> [課題 A]: 文書抜粋において、単位遊技で発射可能な遊技球数(発射上限球数)の例として挙げられている数を答えてください。
> [課題 B]: 文書抜粋の「次に、本実施例の遊技機1には」を含む箇所から始めて「告知を行うことも可能である。」で終わる部分を、「インターバル告知手段」を「インターバル通知手段」に置き換えて修正した形で示してください。

> [文書抜粋]:
+++++

次に、本実施例の遊技機1には、単位遊技において発射可能な遊技球数(発射上限球数:例えば16個)の発射が行われた後、次の単位遊技に進む前に所定時間のインターバル時間が設けられている(例えば2秒)。インターバル時間の開始契機としては、例えば16個の遊技球の発射後、全ての遊技装置が作動を終了してからとすることができる(インターバル機能)。この場合、16個の遊技球が発射されてから遊技の終了までのインターバル時間において、該インターバル時間経過中である旨をランプ(LED等含む)や音声等のインターバル告知手段にて遊技者に対して知らせることが可能である。このようなインターバル告知手段としては遊技機前面に別個に表示装置を設けることや、誘導図柄表示装置(可変表示装置)17を用いて告知を行うことも可能である。
また、誘導図柄表示装置(可変表示装置)17の作動契機は、誘導図柄作動ゲート(始動検知装置)16へ遊技球が通過したことによるが、その通過検知時に、当該ゲームにおいて発射若しくは発射とみなされた遊技球の数(発射球数)に基づいて、誘導図柄表示装置(可変表示装置)17に表示される変動パターン(可変表示パターン)が選択されるものとされている。変動パターン(可変表示パターン)としては、例えば図柄等が変動(可変)表示を開始してから確定表示するまでの変動表示時間(可変表示時間)が異なる幾つかのパターンを含むものとすることができる。例えば、図25に示す変動パターン選択ジョブのように、S951において誘導図柄作動ゲート(始動検知装置)16で遊技球の通過を検知すると、S952で当該単位遊技(1ゲーム)にて発射若しくは発射とみなされた発射球数を確認する。具体的には発射球数が所定数(例えば10個)以上か否かを確認し、所定数未満の場合はS954において変動時間の相対的に長い変動パターンを選択する。一方、発射球数が所定数以上の場合は変動時間の相対的に短い変動パターンを選択するものとされている。このように選択された変動パターンに基づいて誘導図柄表示装置(可変表示装置)17における変動表示(可変表示)が行われる。なお、上記変動パターン選択ジョブは主制御部140が主体となって行うものであるが、図柄表示装置制御部160が主体となって行うものとすることも可能である。また、変動パターンについて、変動時間に応じてさらに複数の変動パターンを予め記憶しておき、それぞれ発射球数に応じて選択されるものとすることが可能である。なお、上記発射若しくは発射とみなされた発射球数とは、球送りカウントスイッチ95(図8参照)にて計数された送り球の数から、ファール球センサ197(図8参照)にて検知された遊技球(ファール球)の数を差し引いたものを言う。

+++++

保存データ一覧
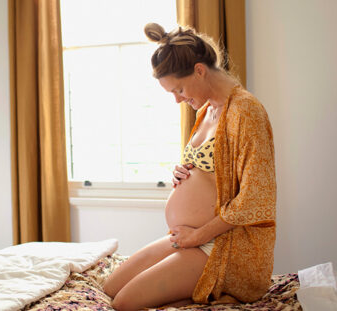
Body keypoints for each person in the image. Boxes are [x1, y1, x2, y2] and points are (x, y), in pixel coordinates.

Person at [103, 23, 276, 311]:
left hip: (222, 245)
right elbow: (212, 169)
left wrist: (198, 235)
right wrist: (184, 170)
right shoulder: (207, 109)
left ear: (199, 70)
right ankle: (193, 296)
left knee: (124, 304)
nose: (177, 99)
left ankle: (206, 294)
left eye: (179, 89)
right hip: (194, 237)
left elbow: (258, 197)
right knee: (110, 287)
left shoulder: (246, 111)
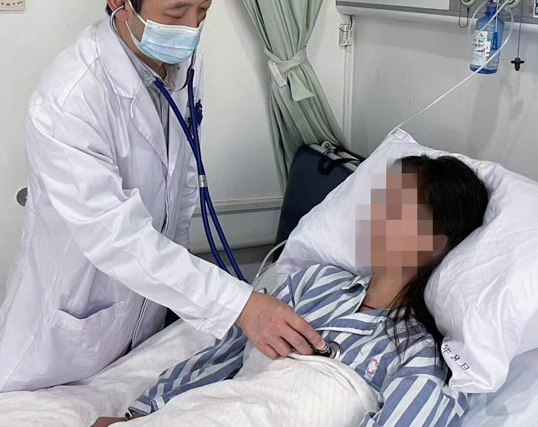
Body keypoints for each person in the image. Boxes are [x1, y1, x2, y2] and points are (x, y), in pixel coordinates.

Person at [0, 0, 323, 395]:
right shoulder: (68, 99)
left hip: (145, 322)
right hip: (69, 333)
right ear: (120, 3)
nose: (193, 29)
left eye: (204, 10)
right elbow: (116, 237)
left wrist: (191, 294)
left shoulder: (179, 67)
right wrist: (238, 305)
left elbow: (178, 188)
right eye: (177, 14)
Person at [91, 155, 490, 426]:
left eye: (395, 210)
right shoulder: (314, 284)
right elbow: (226, 357)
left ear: (432, 243)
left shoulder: (417, 353)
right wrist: (144, 411)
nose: (373, 217)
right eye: (378, 202)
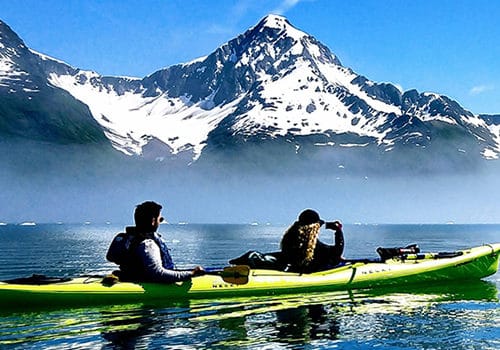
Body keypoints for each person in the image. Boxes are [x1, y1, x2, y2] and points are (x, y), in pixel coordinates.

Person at [106, 201, 204, 282]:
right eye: (160, 219)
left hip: (129, 277)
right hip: (148, 282)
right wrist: (190, 274)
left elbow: (110, 257)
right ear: (153, 221)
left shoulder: (125, 238)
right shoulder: (148, 244)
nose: (160, 222)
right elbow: (158, 274)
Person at [280, 209, 344, 273]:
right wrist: (338, 231)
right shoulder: (316, 247)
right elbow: (337, 252)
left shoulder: (290, 238)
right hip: (307, 272)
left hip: (292, 269)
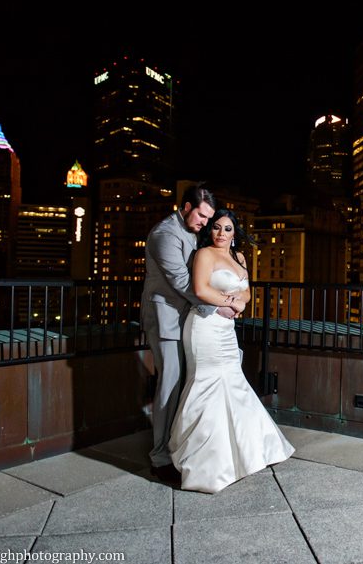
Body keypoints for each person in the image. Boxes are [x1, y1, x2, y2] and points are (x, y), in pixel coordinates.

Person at [168, 209, 294, 493]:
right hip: (204, 327)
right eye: (216, 228)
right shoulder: (204, 255)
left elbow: (247, 291)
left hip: (226, 329)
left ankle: (245, 453)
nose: (220, 234)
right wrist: (227, 303)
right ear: (209, 231)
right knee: (207, 383)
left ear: (234, 233)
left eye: (226, 229)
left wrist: (240, 304)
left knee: (233, 382)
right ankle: (205, 463)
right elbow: (200, 290)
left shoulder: (240, 258)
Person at [140, 185, 234, 483]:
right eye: (202, 216)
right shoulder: (164, 234)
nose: (205, 223)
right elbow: (183, 281)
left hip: (189, 319)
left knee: (189, 384)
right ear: (185, 207)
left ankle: (178, 447)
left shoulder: (194, 232)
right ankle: (159, 458)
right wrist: (217, 307)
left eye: (209, 218)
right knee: (169, 384)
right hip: (166, 320)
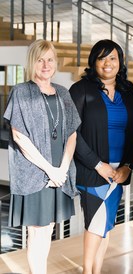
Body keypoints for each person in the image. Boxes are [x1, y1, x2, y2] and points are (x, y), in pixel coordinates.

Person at [3, 39, 80, 274]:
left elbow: (72, 134)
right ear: (32, 63)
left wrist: (63, 169)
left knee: (47, 229)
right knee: (36, 230)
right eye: (40, 60)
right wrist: (51, 170)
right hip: (36, 174)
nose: (46, 65)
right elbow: (19, 137)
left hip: (59, 173)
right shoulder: (22, 92)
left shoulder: (64, 94)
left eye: (50, 59)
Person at [69, 39, 133, 274]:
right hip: (92, 169)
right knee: (95, 224)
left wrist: (128, 166)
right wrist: (98, 164)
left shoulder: (129, 93)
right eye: (102, 58)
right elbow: (72, 133)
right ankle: (88, 271)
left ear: (120, 62)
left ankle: (96, 270)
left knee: (106, 224)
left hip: (119, 171)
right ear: (93, 62)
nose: (107, 63)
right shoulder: (80, 90)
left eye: (112, 58)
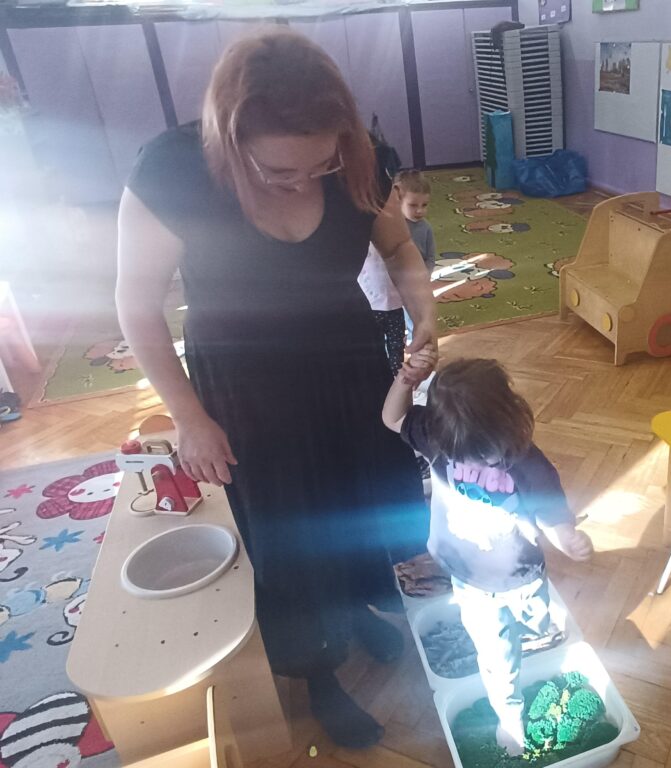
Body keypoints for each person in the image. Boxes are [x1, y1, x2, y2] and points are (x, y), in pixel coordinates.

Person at [115, 29, 436, 748]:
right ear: (230, 140)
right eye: (280, 169)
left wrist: (426, 317)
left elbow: (398, 247)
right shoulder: (173, 169)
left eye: (322, 164)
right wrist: (189, 417)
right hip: (245, 384)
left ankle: (356, 610)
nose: (304, 181)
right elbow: (136, 306)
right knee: (288, 529)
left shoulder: (357, 156)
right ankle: (316, 673)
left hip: (349, 362)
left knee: (360, 501)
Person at [382, 355, 593, 756]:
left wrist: (567, 538)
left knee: (537, 620)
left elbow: (550, 515)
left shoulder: (527, 462)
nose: (476, 461)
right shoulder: (438, 436)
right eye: (466, 455)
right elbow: (392, 417)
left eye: (487, 455)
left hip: (523, 575)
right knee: (497, 656)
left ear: (510, 423)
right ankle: (509, 715)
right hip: (469, 578)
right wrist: (406, 379)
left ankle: (531, 629)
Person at [357, 170, 436, 375]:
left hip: (396, 304)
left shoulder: (422, 229)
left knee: (396, 350)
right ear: (398, 196)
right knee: (371, 350)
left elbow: (425, 257)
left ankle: (396, 380)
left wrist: (422, 279)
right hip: (371, 304)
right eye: (413, 205)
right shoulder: (370, 230)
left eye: (424, 205)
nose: (419, 211)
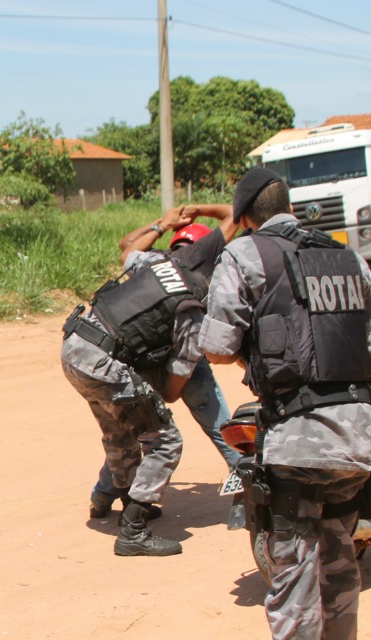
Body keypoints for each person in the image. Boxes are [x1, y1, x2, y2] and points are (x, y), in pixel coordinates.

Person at [199, 167, 371, 639]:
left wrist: (256, 357)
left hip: (299, 443)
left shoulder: (245, 253)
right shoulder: (348, 258)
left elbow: (215, 344)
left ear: (247, 217)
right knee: (339, 567)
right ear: (290, 206)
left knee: (294, 580)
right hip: (358, 439)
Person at [61, 203, 239, 556]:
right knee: (165, 439)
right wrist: (158, 387)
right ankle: (134, 529)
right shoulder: (193, 309)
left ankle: (117, 499)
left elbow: (128, 247)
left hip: (75, 348)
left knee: (120, 433)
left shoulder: (156, 263)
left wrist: (164, 222)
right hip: (106, 361)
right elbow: (174, 390)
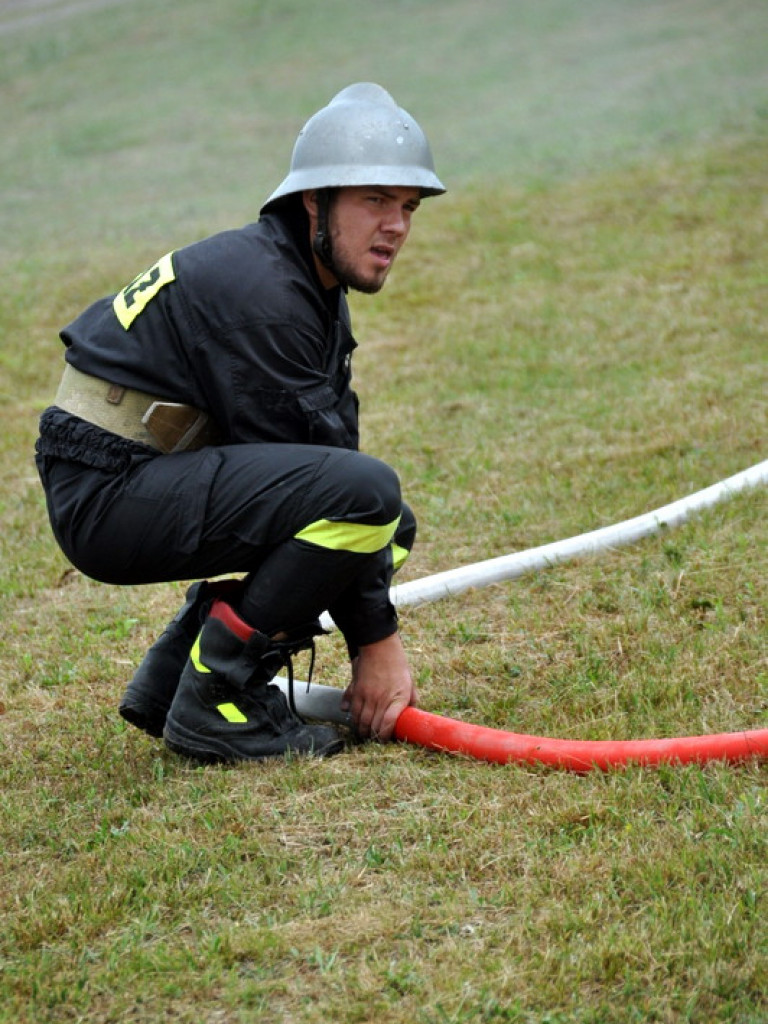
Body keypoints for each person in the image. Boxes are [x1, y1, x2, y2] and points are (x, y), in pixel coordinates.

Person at [35, 83, 445, 763]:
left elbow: (333, 461)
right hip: (108, 493)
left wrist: (372, 623)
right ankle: (216, 705)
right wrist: (378, 645)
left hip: (129, 476)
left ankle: (174, 680)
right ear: (314, 201)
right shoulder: (267, 297)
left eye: (406, 207)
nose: (396, 225)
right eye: (373, 200)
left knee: (382, 516)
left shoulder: (303, 281)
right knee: (364, 503)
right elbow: (340, 487)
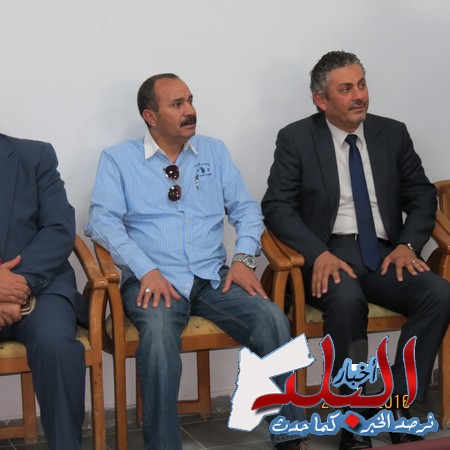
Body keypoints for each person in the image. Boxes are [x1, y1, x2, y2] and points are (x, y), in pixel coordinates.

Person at [85, 73, 308, 450]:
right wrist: (145, 269)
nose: (190, 110)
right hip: (153, 280)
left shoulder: (213, 152)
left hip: (212, 277)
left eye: (190, 100)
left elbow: (246, 210)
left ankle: (290, 437)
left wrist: (243, 259)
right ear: (150, 116)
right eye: (177, 104)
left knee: (270, 318)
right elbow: (102, 222)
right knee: (158, 339)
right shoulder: (118, 159)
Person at [262, 50, 450, 450]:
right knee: (347, 302)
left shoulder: (392, 133)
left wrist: (408, 244)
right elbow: (277, 207)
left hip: (386, 254)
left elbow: (421, 195)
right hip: (330, 254)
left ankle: (397, 404)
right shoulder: (296, 138)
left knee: (438, 294)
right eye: (346, 89)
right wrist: (317, 254)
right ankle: (353, 418)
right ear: (321, 100)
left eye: (361, 84)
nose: (359, 95)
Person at [0, 134, 87, 449]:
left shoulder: (34, 155)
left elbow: (59, 228)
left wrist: (17, 285)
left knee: (56, 345)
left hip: (41, 287)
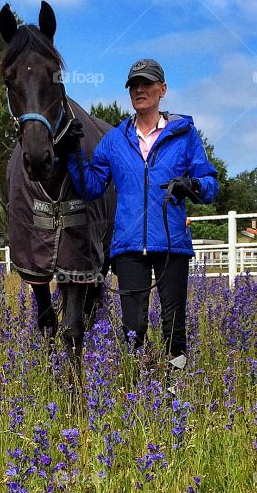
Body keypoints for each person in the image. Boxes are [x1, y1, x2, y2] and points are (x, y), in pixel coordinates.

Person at [65, 57, 218, 373]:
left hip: (171, 243)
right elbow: (91, 186)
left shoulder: (185, 135)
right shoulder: (114, 140)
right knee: (132, 328)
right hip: (129, 247)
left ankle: (174, 385)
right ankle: (140, 385)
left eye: (147, 84)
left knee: (174, 325)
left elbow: (211, 184)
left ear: (162, 89)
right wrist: (71, 153)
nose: (139, 90)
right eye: (134, 85)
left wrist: (192, 185)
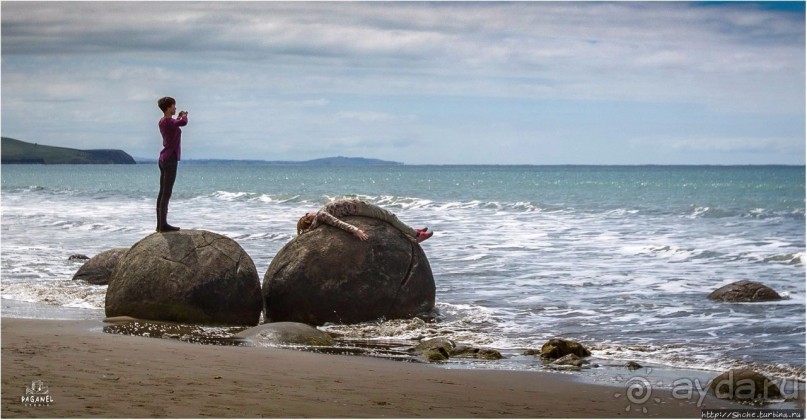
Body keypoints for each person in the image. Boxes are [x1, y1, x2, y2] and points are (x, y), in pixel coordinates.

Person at [297, 198, 433, 243]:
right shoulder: (321, 215)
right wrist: (355, 230)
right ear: (310, 218)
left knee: (389, 217)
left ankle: (411, 231)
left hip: (357, 208)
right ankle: (416, 235)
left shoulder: (320, 218)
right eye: (307, 213)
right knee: (390, 216)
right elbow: (338, 223)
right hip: (359, 208)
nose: (310, 211)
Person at [156, 96, 188, 232]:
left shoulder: (163, 121)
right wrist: (184, 116)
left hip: (163, 158)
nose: (175, 108)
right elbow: (183, 123)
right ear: (168, 108)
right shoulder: (169, 122)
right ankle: (163, 225)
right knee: (166, 193)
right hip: (170, 159)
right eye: (173, 106)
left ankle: (160, 224)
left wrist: (179, 117)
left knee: (162, 192)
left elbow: (176, 123)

+++++

> [解答 A]: 16個です。

> [解答 B]:
次に、本実施例の遊技機1には、単位遊技において発射可能な遊技球数(発射上限球数:例えば16個)の発射が行われた後、次の単位遊技に進む前に所定時間のインターバル時間が設けられている(例えば2秒)。インターバル時間の開始契機としては、例えば16個の遊技球の発射後、全ての遊技装置が作動を終了してからとすることができる(インターバル機能)。この場合、16個の遊技球が発射されてから遊技の終了までのインターバル時間において、該インターバル時間経過中である旨をランプ(LED等含む)や音声等のインターバル通知手段にて遊技者に対して知らせることが可能である。このようなインターバル通知手段としては遊技機前面に別個に表示装置を設けることや、誘導図柄表示装置(可変表示装置)17を用いて告知を行うことも可能である。